__Work required__:
Every record shown below should be duplicated exactly.

*** Begin section ***

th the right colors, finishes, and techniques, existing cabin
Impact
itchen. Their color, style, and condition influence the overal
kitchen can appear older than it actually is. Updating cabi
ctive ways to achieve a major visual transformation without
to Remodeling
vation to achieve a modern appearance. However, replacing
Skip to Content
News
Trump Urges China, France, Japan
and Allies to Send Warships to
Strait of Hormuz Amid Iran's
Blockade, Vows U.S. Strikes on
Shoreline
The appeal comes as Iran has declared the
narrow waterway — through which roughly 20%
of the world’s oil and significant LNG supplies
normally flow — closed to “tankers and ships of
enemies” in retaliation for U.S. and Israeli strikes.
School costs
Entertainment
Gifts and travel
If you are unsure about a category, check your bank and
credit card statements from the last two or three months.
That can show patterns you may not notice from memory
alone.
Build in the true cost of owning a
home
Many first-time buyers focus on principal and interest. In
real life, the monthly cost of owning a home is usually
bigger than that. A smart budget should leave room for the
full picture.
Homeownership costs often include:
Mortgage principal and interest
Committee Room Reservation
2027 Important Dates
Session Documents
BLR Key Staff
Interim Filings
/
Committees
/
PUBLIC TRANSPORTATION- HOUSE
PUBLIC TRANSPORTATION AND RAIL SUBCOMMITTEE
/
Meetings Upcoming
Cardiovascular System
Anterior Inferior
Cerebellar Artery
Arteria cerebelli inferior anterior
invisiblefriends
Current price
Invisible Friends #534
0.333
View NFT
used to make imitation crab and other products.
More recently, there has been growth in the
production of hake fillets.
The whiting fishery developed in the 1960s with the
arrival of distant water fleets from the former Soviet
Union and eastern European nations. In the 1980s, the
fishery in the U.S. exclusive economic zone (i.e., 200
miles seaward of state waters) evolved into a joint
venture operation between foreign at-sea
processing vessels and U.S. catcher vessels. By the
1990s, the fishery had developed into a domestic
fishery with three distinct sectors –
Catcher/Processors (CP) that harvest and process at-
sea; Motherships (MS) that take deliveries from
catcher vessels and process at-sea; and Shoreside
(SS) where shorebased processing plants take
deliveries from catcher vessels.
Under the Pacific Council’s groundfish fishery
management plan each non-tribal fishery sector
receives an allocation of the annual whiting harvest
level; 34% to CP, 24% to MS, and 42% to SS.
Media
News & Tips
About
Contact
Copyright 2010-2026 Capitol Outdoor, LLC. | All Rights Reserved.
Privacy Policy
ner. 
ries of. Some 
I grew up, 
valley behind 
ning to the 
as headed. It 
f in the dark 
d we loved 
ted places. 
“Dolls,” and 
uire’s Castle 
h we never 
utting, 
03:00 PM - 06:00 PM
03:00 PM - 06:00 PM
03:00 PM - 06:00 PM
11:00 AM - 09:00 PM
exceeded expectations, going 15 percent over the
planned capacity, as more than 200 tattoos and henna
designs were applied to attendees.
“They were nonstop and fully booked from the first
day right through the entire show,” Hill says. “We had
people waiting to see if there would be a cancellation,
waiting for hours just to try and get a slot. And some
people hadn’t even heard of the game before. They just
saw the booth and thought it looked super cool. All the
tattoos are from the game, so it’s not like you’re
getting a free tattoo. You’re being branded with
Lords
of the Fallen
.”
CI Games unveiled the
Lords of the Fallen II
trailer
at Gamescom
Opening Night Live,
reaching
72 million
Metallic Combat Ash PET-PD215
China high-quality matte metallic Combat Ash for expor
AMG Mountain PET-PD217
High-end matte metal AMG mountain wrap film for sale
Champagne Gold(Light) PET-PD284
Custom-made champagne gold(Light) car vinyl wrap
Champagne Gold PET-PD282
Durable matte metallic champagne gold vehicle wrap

*** End section ***

__Solution for this exercise__:
th the right colors, finishes, and techniques, existing cabin
Impact
itchen. Their color, style, and condition influence the overal
kitchen can appear older than it actually is. Updating cabi
ctive ways to achieve a major visual transformation without
to Remodeling
vation to achieve a modern appearance. However, replacing
Skip to Content
News
Trump Urges China, France, Japan
and Allies to Send Warships to
Strait of Hormuz Amid Iran's
Blockade, Vows U.S. Strikes on
Shoreline
The appeal comes as Iran has declared the
narrow waterway — through which roughly 20%
of the world’s oil and significant LNG supplies
normally flow — closed to “tankers and ships of
enemies” in retaliation for U.S. and Israeli strikes.
School costs
Entertainment
Gifts and travel
If you are unsure about a category, check your bank and
credit card statements from the last two or three months.
That can show patterns you may not notice from memory
alone.
Build in the true cost of owning a
home
Many first-time buyers focus on principal and interest. In
real life, the monthly cost of owning a home is usually
bigger than that. A smart budget should leave room for the
full picture.
Homeownership costs often include:
Mortgage principal and interest
Committee Room Reservation
2027 Important Dates
Session Documents
BLR Key Staff
Interim Filings
/
Committees
/
PUBLIC TRANSPORTATION- HOUSE
PUBLIC TRANSPORTATION AND RAIL SUBCOMMITTEE
/
Meetings Upcoming
Cardiovascular System
Anterior Inferior
Cerebellar Artery
Arteria cerebelli inferior anterior
invisiblefriends
Current price
Invisible Friends #534
0.333
View NFT
used to make imitation crab and other products.
More recently, there has been growth in the
production of hake fillets.
The whiting fishery developed in the 1960s with the
arrival of distant water fleets from the former Soviet
Union and eastern European nations. In the 1980s, the
fishery in the U.S. exclusive economic zone (i.e., 200
miles seaward of state waters) evolved into a joint
venture operation between foreign at-sea
processing vessels and U.S. catcher vessels. By the
1990s, the fishery had developed into a domestic
fishery with three distinct sectors –
Catcher/Processors (CP) that harvest and process at-
sea; Motherships (MS) that take deliveries from
catcher vessels and process at-sea; and Shoreside
(SS) where shorebased processing plants take
deliveries from catcher vessels.
Under the Pacific Council’s groundfish fishery
management plan each non-tribal fishery sector
receives an allocation of the annual whiting harvest
level; 34% to CP, 24% to MS, and 42% to SS.
Media
News & Tips
About
Contact
Copyright 2010-2026 Capitol Outdoor, LLC. | All Rights Reserved.
Privacy Policy
ner. 
ries of. Some 
I grew up, 
valley behind 
ning to the 
as headed. It 
f in the dark 
d we loved 
ted places. 
“Dolls,” and 
uire’s Castle 
h we never 
utting, 
03:00 PM - 06:00 PM
03:00 PM - 06:00 PM
03:00 PM - 06:00 PM
11:00 AM - 09:00 PM
exceeded expectations, going 15 percent over the
planned capacity, as more than 200 tattoos and henna
designs were applied to attendees.
“They were nonstop and fully booked from the first
day right through the entire show,” Hill says. “We had
people waiting to see if there would be a cancellation,
waiting for hours just to try and get a slot. And some
people hadn’t even heard of the game before. They just
saw the booth and thought it looked super cool. All the
tattoos are from the game, so it’s not like you’re
getting a free tattoo. You’re being branded with
Lords
of the Fallen
.”
CI Games unveiled the
Lords of the Fallen II
trailer
at Gamescom
Opening Night Live,
reaching
72 million
Metallic Combat Ash PET-PD215
China high-quality matte metallic Combat Ash for expor
AMG Mountain PET-PD217
High-end matte metal AMG mountain wrap film for sale
Champagne Gold(Light) PET-PD284
Custom-made champagne gold(Light) car vinyl wrap
Champagne Gold PET-PD282
Durable matte metallic champagne gold vehicle wrap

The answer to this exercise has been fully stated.